Der BDA betrachte es laut Schreiben „mittlerweile als Affront“, von immer wieder unterschiedlichen Vertretern der privaten Krankenversicherer mit redundanten und grob fehlerhaften Annahmen konfrontiert zu werden. „Die Selektion einzelner exotischer oder grob falsch berechneter Fallkonstellationen, die stoische Nichtberücksichtigung komplexierter Einzelleistungen und die Verweigerung einer Diskussion über betriebswirtschaftliche Grundlagen muss entweder als unseriöses Verhandlungskalkül oder als Ausdruck fehlender Kompetenz bezüglich des Versorgungsgeschehens, der medizinischen und der betriebswirtschaftlichen Grundlagen gewertet werden“, lautet das düstere Fazit des Verbandes.

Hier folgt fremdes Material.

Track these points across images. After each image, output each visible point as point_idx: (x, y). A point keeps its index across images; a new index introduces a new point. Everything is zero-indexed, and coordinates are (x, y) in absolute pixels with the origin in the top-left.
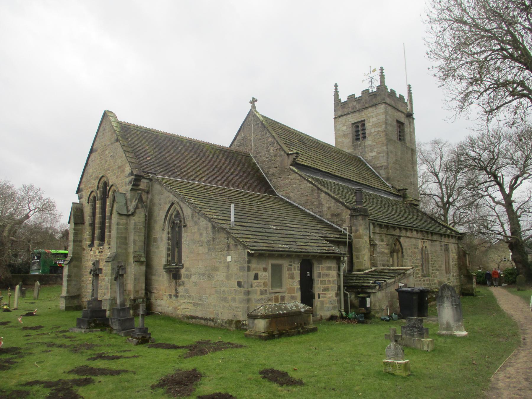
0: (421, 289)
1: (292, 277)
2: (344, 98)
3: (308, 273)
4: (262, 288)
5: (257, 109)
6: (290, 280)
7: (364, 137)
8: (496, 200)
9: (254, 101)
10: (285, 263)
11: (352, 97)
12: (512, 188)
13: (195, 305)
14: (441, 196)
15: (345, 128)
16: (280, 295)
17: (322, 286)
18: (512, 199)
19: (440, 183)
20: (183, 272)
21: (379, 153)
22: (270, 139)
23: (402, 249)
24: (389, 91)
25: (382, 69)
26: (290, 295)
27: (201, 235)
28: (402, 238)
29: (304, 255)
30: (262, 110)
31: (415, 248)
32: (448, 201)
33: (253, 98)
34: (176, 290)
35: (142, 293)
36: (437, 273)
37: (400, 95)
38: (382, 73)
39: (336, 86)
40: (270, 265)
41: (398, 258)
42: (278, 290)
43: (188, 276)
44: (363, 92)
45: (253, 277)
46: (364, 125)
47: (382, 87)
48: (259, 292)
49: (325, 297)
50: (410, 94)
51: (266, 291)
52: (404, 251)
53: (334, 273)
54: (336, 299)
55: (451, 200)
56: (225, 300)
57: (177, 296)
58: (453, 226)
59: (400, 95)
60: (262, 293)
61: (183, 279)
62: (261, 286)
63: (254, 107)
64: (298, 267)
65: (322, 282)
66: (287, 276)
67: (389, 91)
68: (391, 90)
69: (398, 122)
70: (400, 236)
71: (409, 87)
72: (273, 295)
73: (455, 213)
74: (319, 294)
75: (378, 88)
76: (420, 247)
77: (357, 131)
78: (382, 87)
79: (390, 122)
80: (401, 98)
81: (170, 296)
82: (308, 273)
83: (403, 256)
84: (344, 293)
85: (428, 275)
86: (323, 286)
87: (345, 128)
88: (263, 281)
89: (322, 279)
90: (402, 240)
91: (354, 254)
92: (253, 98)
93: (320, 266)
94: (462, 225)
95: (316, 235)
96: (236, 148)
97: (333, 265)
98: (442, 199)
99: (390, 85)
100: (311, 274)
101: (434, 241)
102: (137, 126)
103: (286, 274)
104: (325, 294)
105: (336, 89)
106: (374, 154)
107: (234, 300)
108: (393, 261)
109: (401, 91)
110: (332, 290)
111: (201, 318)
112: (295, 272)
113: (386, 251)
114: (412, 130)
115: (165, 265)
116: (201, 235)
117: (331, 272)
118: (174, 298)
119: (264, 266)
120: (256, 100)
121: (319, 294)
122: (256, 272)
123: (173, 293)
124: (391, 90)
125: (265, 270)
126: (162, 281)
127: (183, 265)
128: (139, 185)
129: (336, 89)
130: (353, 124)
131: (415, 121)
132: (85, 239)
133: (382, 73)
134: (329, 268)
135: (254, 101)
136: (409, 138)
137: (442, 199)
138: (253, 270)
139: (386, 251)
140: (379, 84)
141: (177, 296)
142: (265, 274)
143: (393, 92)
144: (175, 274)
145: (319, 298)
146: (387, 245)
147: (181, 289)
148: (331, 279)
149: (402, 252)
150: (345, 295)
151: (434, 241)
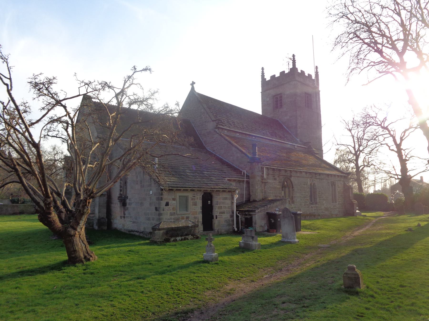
1: (195, 204)
2: (268, 78)
3: (209, 202)
4: (172, 211)
5: (195, 89)
6: (194, 206)
7: (281, 106)
8: (391, 148)
9: (193, 83)
10: (190, 195)
11: (273, 77)
12: (402, 139)
13: (134, 222)
14: (353, 146)
15: (268, 99)
16: (185, 216)
18: (402, 147)
19: (353, 137)
20: (128, 201)
22: (203, 110)
23: (292, 185)
24: (299, 71)
27: (137, 177)
28: (292, 177)
29: (204, 190)
30: (199, 90)
31: (304, 184)
32: (359, 149)
33: (193, 82)
34: (124, 213)
35: (104, 215)
36: (324, 202)
37: (308, 74)
39: (263, 69)
40: (178, 197)
41: (289, 191)
43: (130, 204)
46: (281, 97)
47: (294, 69)
48: (169, 214)
51: (174, 213)
52: (294, 186)
53: (229, 202)
54: (231, 219)
55: (361, 148)
56: (149, 219)
57: (124, 217)
59: (308, 74)
60: (171, 214)
61: (127, 206)
62: (171, 210)
63: (193, 88)
64: (200, 197)
66: (191, 203)
67: (299, 71)
68: (301, 71)
70: (291, 176)
72: (180, 216)
73: (365, 158)
74: (216, 216)
76: (309, 183)
77: (277, 101)
78: (294, 69)
80: (310, 76)
81: (121, 217)
82: (209, 202)
83: (293, 190)
84: (237, 215)
85: (316, 203)
87: (268, 99)
89: (219, 205)
90: (292, 179)
91: (251, 188)
92: (193, 82)
94: (369, 167)
97: (228, 195)
98: (354, 148)
99: (300, 67)
100: (211, 202)
101: (322, 179)
102: (262, 87)
103: (190, 202)
104: (222, 216)
105: (263, 71)
107: (153, 219)
108: (285, 193)
109: (309, 71)
110: (227, 213)
111: (137, 231)
112: (197, 201)
113: (278, 187)
115: (119, 197)
116: (137, 177)
117: (226, 201)
118: (123, 218)
119: (173, 197)
120: (194, 83)
121: (216, 216)
122: (167, 201)
123: (123, 215)
124: (301, 71)
125: (174, 199)
126: (116, 207)
127: (127, 197)
129: (263, 71)
130: (274, 96)
134: (226, 199)
135: (193, 83)
137: (354, 148)
139: (278, 187)
141: (124, 217)
142: (174, 202)
143: (303, 72)
144: (123, 201)
145: (217, 218)
146: (279, 182)
147: (126, 212)
148: (227, 206)
149: (293, 187)
150: (237, 217)
151: (322, 179)
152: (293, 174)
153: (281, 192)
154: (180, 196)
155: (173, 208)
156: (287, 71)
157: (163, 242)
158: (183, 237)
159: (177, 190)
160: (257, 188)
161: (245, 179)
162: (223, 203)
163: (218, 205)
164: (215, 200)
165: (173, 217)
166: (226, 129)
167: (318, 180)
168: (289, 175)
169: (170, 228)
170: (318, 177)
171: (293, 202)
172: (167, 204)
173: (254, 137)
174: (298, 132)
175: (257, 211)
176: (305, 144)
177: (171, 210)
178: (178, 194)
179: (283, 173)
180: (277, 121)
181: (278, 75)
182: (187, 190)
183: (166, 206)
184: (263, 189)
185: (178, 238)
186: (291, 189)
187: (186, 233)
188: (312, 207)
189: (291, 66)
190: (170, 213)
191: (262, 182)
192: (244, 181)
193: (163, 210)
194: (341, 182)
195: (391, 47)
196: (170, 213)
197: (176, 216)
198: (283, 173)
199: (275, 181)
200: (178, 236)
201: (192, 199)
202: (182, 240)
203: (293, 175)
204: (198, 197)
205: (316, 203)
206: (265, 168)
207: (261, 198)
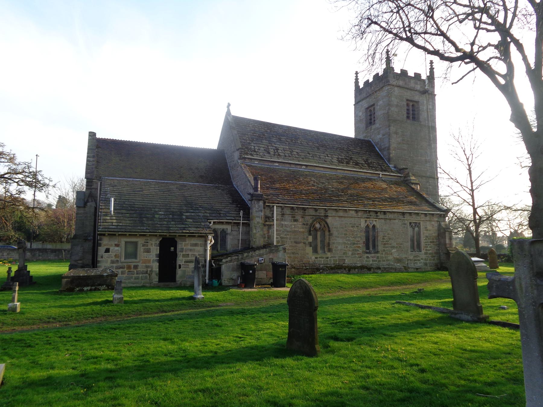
1: (148, 251)
3: (172, 248)
4: (114, 259)
16: (132, 265)
17: (184, 259)
21: (384, 135)
26: (144, 265)
28: (330, 218)
30: (234, 113)
39: (357, 73)
42: (134, 260)
45: (104, 251)
47: (389, 69)
49: (189, 268)
51: (117, 261)
62: (112, 257)
65: (184, 256)
66: (142, 250)
70: (327, 216)
72: (125, 264)
79: (396, 103)
83: (330, 235)
85: (377, 252)
86: (186, 258)
87: (361, 114)
88: (114, 254)
89: (184, 253)
90: (329, 220)
93: (184, 243)
96: (361, 137)
97: (200, 241)
103: (141, 249)
105: (357, 77)
106: (380, 136)
114: (430, 107)
119: (116, 243)
125: (117, 245)
128: (91, 186)
129: (357, 77)
131: (436, 97)
134: (196, 245)
136: (426, 116)
138: (105, 245)
142: (117, 248)
143: (404, 73)
149: (329, 231)
152: (330, 213)
153: (307, 237)
154: (126, 242)
155: (115, 256)
156: (381, 73)
157: (64, 291)
158: (93, 288)
159: (189, 236)
160: (255, 231)
161: (241, 221)
162: (191, 250)
163: (182, 252)
164: (179, 247)
165: (115, 265)
166: (256, 159)
167: (383, 221)
168: (323, 214)
169: (77, 276)
170: (382, 216)
171: (330, 250)
172: (107, 251)
173: (304, 167)
174: (391, 155)
175: (224, 261)
176: (400, 171)
177: (112, 257)
178: (123, 240)
179: (308, 212)
180: (370, 141)
181: (411, 74)
182: (115, 235)
183: (105, 252)
184: (266, 232)
185: (85, 289)
186: (327, 233)
187: (99, 282)
188: (368, 257)
189: (384, 66)
190: (112, 260)
191: (265, 225)
192: (239, 223)
193: (102, 257)
194: (433, 223)
195: (493, 28)
196: (112, 260)
197: (120, 264)
198: (312, 212)
199: (295, 223)
200: (88, 286)
201: (143, 245)
202: (91, 290)
203: (329, 215)
204: (153, 243)
205: (377, 252)
206: (275, 207)
207: (262, 245)
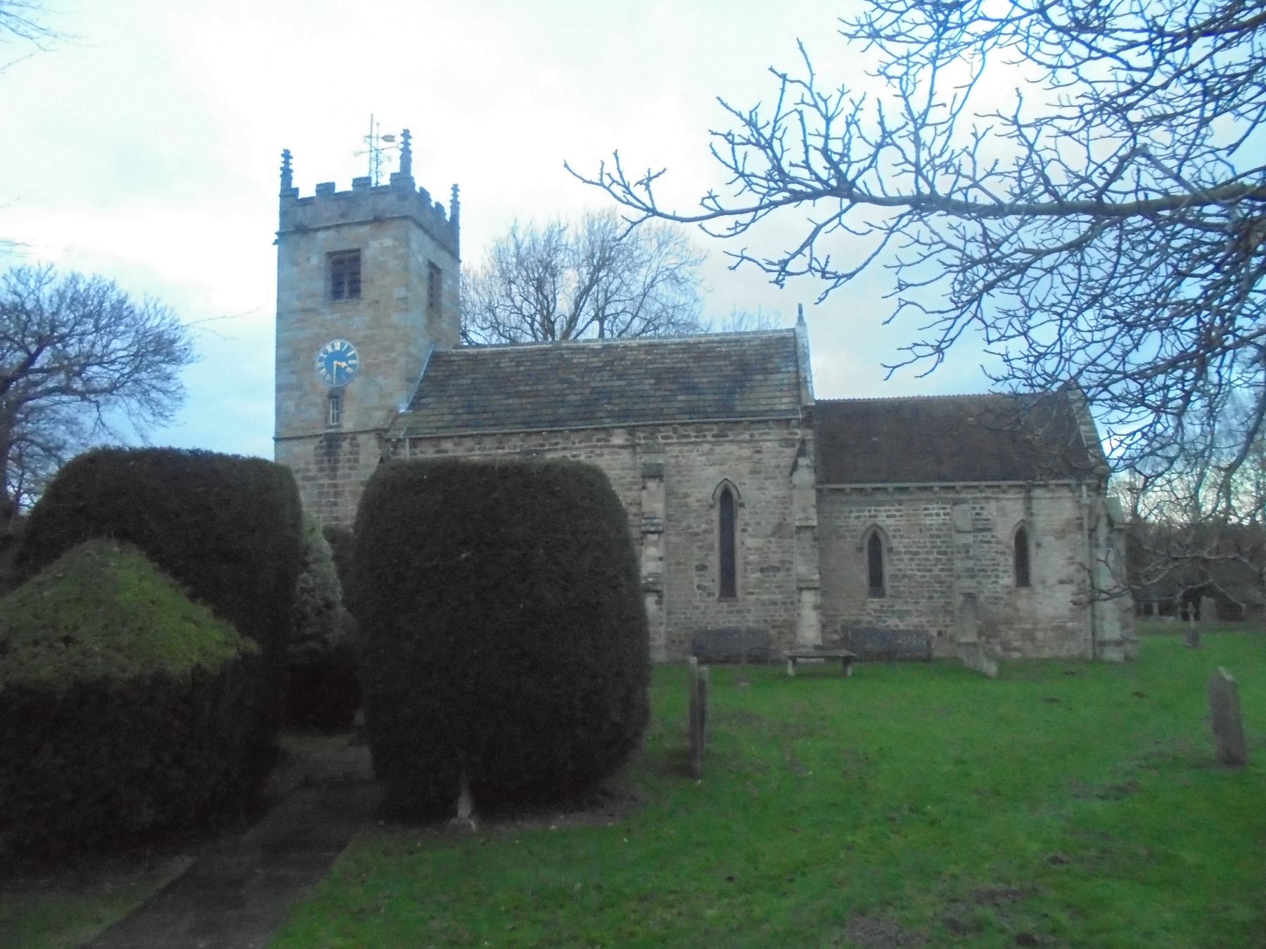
0: (366, 478)
11: (326, 189)
24: (433, 205)
25: (406, 134)
38: (406, 144)
39: (287, 156)
44: (357, 182)
47: (403, 179)
50: (455, 205)
58: (349, 349)
69: (432, 266)
71: (455, 189)
75: (394, 177)
78: (403, 179)
80: (439, 207)
95: (63, 413)
99: (422, 178)
109: (440, 196)
124: (421, 189)
132: (1061, 534)
133: (406, 144)
140: (397, 169)
143: (424, 195)
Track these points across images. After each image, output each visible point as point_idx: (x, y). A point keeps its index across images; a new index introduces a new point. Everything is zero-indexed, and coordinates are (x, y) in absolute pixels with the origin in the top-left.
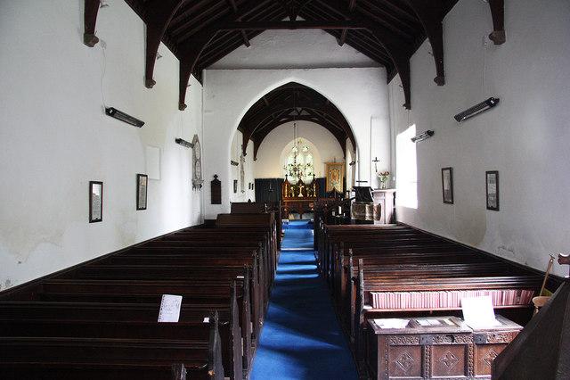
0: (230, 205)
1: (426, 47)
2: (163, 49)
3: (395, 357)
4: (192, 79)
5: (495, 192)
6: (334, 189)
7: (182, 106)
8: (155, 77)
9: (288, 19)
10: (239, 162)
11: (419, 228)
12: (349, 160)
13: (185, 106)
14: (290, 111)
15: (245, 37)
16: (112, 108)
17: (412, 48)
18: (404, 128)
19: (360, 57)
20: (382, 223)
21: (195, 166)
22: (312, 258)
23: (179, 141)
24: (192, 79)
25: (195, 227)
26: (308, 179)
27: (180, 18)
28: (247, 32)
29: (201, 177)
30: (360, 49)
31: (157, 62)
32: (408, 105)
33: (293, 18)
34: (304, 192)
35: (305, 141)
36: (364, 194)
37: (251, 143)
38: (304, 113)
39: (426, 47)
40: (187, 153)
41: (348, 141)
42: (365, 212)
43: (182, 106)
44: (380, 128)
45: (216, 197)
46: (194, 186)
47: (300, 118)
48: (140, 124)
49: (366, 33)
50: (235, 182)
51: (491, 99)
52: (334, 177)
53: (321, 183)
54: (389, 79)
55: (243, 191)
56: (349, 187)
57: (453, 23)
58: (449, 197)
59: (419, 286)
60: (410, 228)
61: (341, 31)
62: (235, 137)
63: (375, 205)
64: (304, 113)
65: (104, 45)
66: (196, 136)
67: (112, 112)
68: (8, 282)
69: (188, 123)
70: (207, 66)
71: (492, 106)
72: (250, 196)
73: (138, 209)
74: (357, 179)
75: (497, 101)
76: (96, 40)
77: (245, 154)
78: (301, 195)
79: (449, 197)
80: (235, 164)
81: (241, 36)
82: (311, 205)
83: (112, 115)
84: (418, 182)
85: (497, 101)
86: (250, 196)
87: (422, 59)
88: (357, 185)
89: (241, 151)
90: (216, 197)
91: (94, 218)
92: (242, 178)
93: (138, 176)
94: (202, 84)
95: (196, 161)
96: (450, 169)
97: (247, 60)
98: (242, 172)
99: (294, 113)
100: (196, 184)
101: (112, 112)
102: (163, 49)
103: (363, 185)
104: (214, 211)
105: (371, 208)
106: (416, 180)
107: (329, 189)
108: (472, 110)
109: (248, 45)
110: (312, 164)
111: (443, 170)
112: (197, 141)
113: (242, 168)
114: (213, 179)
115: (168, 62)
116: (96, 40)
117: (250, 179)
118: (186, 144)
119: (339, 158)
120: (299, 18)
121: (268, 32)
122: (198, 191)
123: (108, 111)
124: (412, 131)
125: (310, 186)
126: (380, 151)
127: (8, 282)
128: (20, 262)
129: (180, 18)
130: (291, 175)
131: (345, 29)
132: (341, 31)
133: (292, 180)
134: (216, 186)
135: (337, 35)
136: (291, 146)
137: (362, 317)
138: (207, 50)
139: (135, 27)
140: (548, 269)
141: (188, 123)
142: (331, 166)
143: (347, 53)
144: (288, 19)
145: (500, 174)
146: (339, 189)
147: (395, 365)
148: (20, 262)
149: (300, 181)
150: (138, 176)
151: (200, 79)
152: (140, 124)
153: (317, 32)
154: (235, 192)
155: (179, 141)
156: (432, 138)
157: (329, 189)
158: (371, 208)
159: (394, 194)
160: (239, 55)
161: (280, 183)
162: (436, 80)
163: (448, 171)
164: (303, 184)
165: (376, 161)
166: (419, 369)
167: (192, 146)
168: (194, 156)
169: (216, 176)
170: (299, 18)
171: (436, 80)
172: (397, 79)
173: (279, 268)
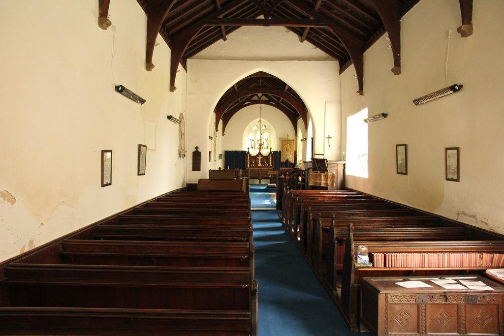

Um die Blockadehaltung der Vertreter der PKV zu beenden, könne als Conclusio nur von der Bundesärztekammer gefordert werden, „den von der Ärzteschaft inhaltlich und betriebswirtschaftlich erarbeiteten Entwurf einer neuen GOÄ an das BMG zu übermitteln“. Der BDA sei nicht mehr bereit Ressourcen für ein offensichtlich zum Scheitern verurteiltes „Konsensprojekt“ aufzuwenden.
Neben dem Auftrag das Ärztetages also ein zweiter Grund für die BÄK, den arzteigenen Vorschlag direkt an Lauterbach zu schicken. Über die Ergebnisse der GOÄneu-Tests und den aktuellen Verhandlungsstand will die Kammer mit den ärztlichen Berufsverbänden und Fachgesellschaften noch im Januar diskutieren.